Indeed, Ben Hsing’s solution is quite lightweight and practical — I think it actually covers most of my needs. The only downside compared to what I initially had in mind (which was more complex) is that the function arguments are kept alive in memory as long as they’re in the cache, even if no other references exist elsewhere. I was originally thinking of a mechanism where cache entries could be automatically removed when the argument is garbage collected, using weakref callbacks. But realistically, Ben’s solution is probably sufficient for the vast majority of use cases.

That’s all well and good, but I don’t understand how that helps create an lru_cache for a function that takes a list of numbers.

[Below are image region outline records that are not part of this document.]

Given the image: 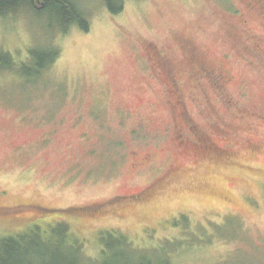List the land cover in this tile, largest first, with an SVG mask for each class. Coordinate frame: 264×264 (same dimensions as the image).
Segmentation results:
<instances>
[{"label": "rangeland", "instance_id": "obj_1", "mask_svg": "<svg viewBox=\"0 0 264 264\" xmlns=\"http://www.w3.org/2000/svg\"><path fill=\"white\" fill-rule=\"evenodd\" d=\"M89 10L0 17V264H264V0Z\"/></svg>", "mask_w": 264, "mask_h": 264}, {"label": "trees", "instance_id": "obj_2", "mask_svg": "<svg viewBox=\"0 0 264 264\" xmlns=\"http://www.w3.org/2000/svg\"><path fill=\"white\" fill-rule=\"evenodd\" d=\"M94 1L95 0H0V17L6 18L11 14H17L19 12L26 13L27 15L28 13H31L34 14V16L43 19L49 18L50 20L45 22V28L51 30L52 34L66 33L72 25H76L79 29L86 32L89 30L90 17L92 14V10H89V7L91 2ZM97 1H99L109 13L117 14L122 10L125 0ZM1 51L2 49H0V71L6 68H12L14 64L11 59H8L9 55H3ZM56 56L57 51H53L52 49L46 50L41 55L37 56L35 60L36 64L31 66L32 73L37 76L46 73L47 69L54 62ZM21 70L25 72L23 69ZM215 149L216 150L213 148L217 158H223L230 153V151L219 148L216 144ZM117 237L118 238L115 239L116 245H127V247H132L129 238L122 234L117 235ZM168 250L169 249L164 246L163 248L160 247L159 249H153L151 250L153 252H149L154 256L149 259L143 257L140 264H170V260L166 253ZM81 252L79 254L82 256ZM128 252H130L132 257L138 258L137 254H141L142 251L135 246V249L132 247ZM109 255L113 258L114 253L111 252ZM76 260L77 261L73 262L69 261L68 264H97L96 260L85 256L82 260L80 259V256H78L76 257ZM102 264H112L106 260L105 254ZM129 264L139 263L132 261Z\"/></svg>", "mask_w": 264, "mask_h": 264}, {"label": "flooded vegetation", "instance_id": "obj_3", "mask_svg": "<svg viewBox=\"0 0 264 264\" xmlns=\"http://www.w3.org/2000/svg\"><path fill=\"white\" fill-rule=\"evenodd\" d=\"M192 69H193V68H192ZM213 73H214V72H213ZM198 134H199L200 137H201V136H204L203 133H198ZM224 134H226V132H224ZM206 136H207V135H206ZM212 142H213V141H212ZM212 142H210V144H209V143H205V146H206V147L209 146V147H211V148H213V147L215 148V143H214V142L212 143ZM216 148H217V147H216ZM0 208L2 209V208H4V207H2V206L0 205Z\"/></svg>", "mask_w": 264, "mask_h": 264}]
</instances>
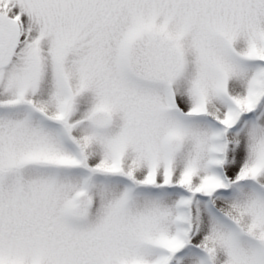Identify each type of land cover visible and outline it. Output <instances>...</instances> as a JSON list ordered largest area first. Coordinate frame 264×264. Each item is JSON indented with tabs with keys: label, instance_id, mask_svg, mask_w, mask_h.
Returning a JSON list of instances; mask_svg holds the SVG:
<instances>
[{
	"label": "snow or ice",
	"instance_id": "1",
	"mask_svg": "<svg viewBox=\"0 0 264 264\" xmlns=\"http://www.w3.org/2000/svg\"><path fill=\"white\" fill-rule=\"evenodd\" d=\"M0 264H264V0H0Z\"/></svg>",
	"mask_w": 264,
	"mask_h": 264
}]
</instances>
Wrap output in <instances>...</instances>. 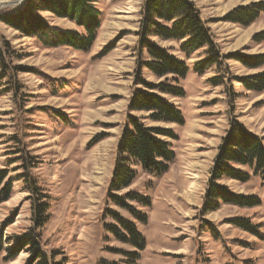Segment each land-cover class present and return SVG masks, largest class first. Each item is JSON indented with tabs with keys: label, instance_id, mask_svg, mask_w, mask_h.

If we have a shared coding convention that ensures such lists shouldn’t be mutated, then caching based on their id() would still work in principle. However, since lists aren’t weakrefable, that makes things trickier for the solution I had in mind. I’m not deeply familiar with CPython internals, but I was wondering whether there’s a way to mimic the weakref callback logic for such cases. If that’s not feasible, maybe one could recursively generate a key from the elements themselves instead. A similar strategy might also be needed for other built-in types that are neither hashable nor weakrefable (e.g., dicts).

Being able to provide a custom hash function sounds like an elegant solution.

I agree — and there’s actually a related discussion here. The idea was rejected in part because of the issue that “the parameters have to be stated three times: once in the main function, again in the key function lambda parameters, and again in the lambda function body.”

Yeah, or you can always specify a maxsize to keep the memory usage in check while letting IDs of deleted objects fall out of the cache by themselves over time.